Wieso? Es gibt einige Punkte:

* Ganz offensichtlich für die meisten Benutzer ist das Performance-Problem. Viele der Produkte belasten ein System nicht unerheblich – den Privat-Anwender nervt es, den Firmen-Anwender kostet es unnötige Arbeitszeit.
* Die AV-Programme erzeugen selbst Sicherheitslücken (beispielsweise Malwarebytes oder Trend Micro), und bieten damit einen perfekten Angriffsvektor in Unternehmen.
* Die Anwender sind hilflos. Was machen, wenn der Virenkiller Befall meldet? Datei löschen? Oder doch Quarantäne? Was ist das überhaupt und wofür sollte ich das tun? Mehr falsche positiv-Meldungen als wirkliche Treffer tun ihr übriges. Wenn ich ein Produkt nicht bedienen kann, dann hilft es mir nicht.
* Die Schutzwirkung ist vernachlässigbar. Durch die aktuellen Viren-Bastel-Kits kann man sich problemlos seinen eigenen Virus oder Trojaner basteln. Davon entstehen hunderte pro Monat. Die AV-Hersteller müssen diese für einen zuverlässigen Schutz alle auf dem Radar haben, schaffen dies aber oft erst mit Tagen Verspätung. Der Schaden ist dann bereits geschehen.
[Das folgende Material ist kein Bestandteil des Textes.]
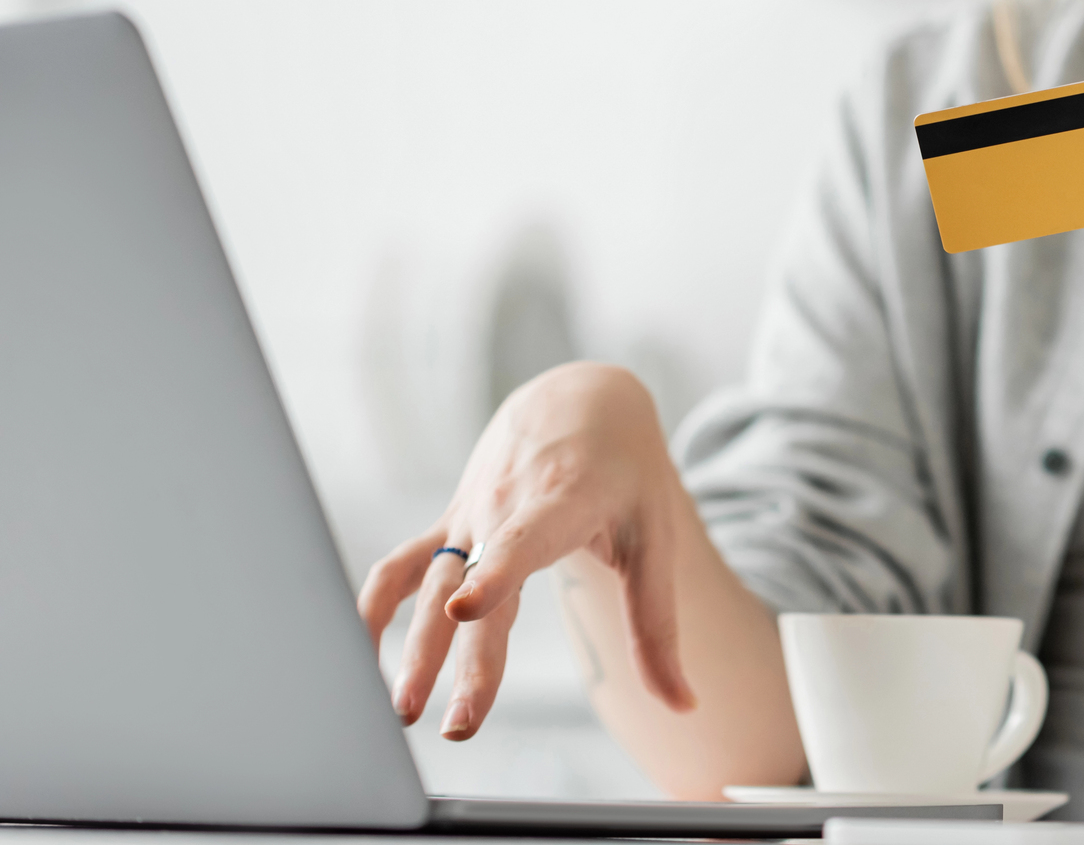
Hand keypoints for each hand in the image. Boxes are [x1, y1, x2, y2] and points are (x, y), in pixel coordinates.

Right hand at [357, 362, 695, 741]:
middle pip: (472, 585)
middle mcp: (505, 506)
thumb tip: (684, 703)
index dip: (495, 573)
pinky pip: (402, 565)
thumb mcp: (655, 539)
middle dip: (457, 656)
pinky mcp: (452, 523)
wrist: (580, 400)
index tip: (465, 608)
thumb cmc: (626, 472)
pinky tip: (358, 654)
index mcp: (562, 500)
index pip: (524, 540)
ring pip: (428, 581)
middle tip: (453, 724)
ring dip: (409, 645)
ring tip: (403, 709)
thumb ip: (657, 627)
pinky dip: (375, 605)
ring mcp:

Kombiniert man dies mit den von O’Callahan beschriebenen eher unlauteren Geschäftspraktiken führt dies weiterhin zu einer klaren Empfehlung

  • Zusehen, dass Betriebssystem und alle Programme auf aktuellem Stand sind.
  • Beim öffnen von Email-Anhängen den gesunden Menschenverstand einschalten
  • Unnötigen, werbebelasteten Virenkiller deinstallieren.